*** GIVEN RECORDS ***
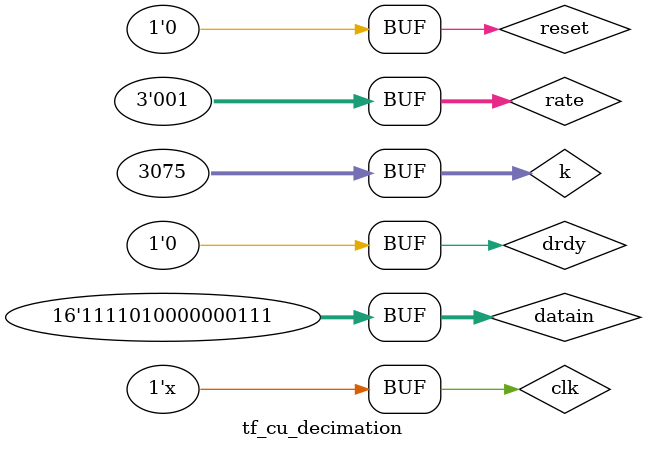
<source format=v>
`timescale 1ns / 1ns



module tf_cu_decimation;

	// Inputs
	reg clk;
	reg reset;
	reg drdy;
	reg [15:0] datain;

	// Outputs
	wire [15:0] dataout;
	wire data_rdy;
	reg [2:0] rate;
   integer k;
	// Instantiate the Unit Under Test (UUT)
	cu_decimation uut (
		.clk(clk), 
		.reset(reset), 
		.drdy(drdy), 
		.datain(datain), 
		.dataout(dataout),
      .rate(rate),      		
		.data_rdy(data_rdy)
	);

	initial begin
		// Initialize Inputs
		clk = 0;
		reset = 0;
		drdy = 0;
		datain = 10;
		rate=3'b001;

		// Wait 100 ns for global reset to finish
		#100 reset=1;
		#100 reset=0;
		
		
		
		 for (k=0;k<3075;k=k+1)
           begin
			  #100 drdy =0;
			  #100 drdy =1;
			  #40 drdy =0;
			  #1000 datain=datain-1;
			  end	
        
		// Add stimulus here

	end
 

always
#20 clk = ~clk; 
 
endmodule


</source>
***
▶ **ABOUT THIS EXERCISE**:
Repeat the material exactly as it reads, without any of its pictures.

▶ **ANSWER TO THIS PROBLEM**:
<source format=v>
`timescale 1ns / 1ns



module tf_cu_decimation;

	// Inputs
	reg clk;
	reg reset;
	reg drdy;
	reg [15:0] datain;

	// Outputs
	wire [15:0] dataout;
	wire data_rdy;
	reg [2:0] rate;
   integer k;
	// Instantiate the Unit Under Test (UUT)
	cu_decimation uut (
		.clk(clk), 
		.reset(reset), 
		.drdy(drdy), 
		.datain(datain), 
		.dataout(dataout),
      .rate(rate),      		
		.data_rdy(data_rdy)
	);

	initial begin
		// Initialize Inputs
		clk = 0;
		reset = 0;
		drdy = 0;
		datain = 10;
		rate=3'b001;

		// Wait 100 ns for global reset to finish
		#100 reset=1;
		#100 reset=0;
		
		
		
		 for (k=0;k<3075;k=k+1)
           begin
			  #100 drdy =0;
			  #100 drdy =1;
			  #40 drdy =0;
			  #1000 datain=datain-1;
			  end	
        
		// Add stimulus here

	end
 

always
#20 clk = ~clk; 
 
endmodule


</source>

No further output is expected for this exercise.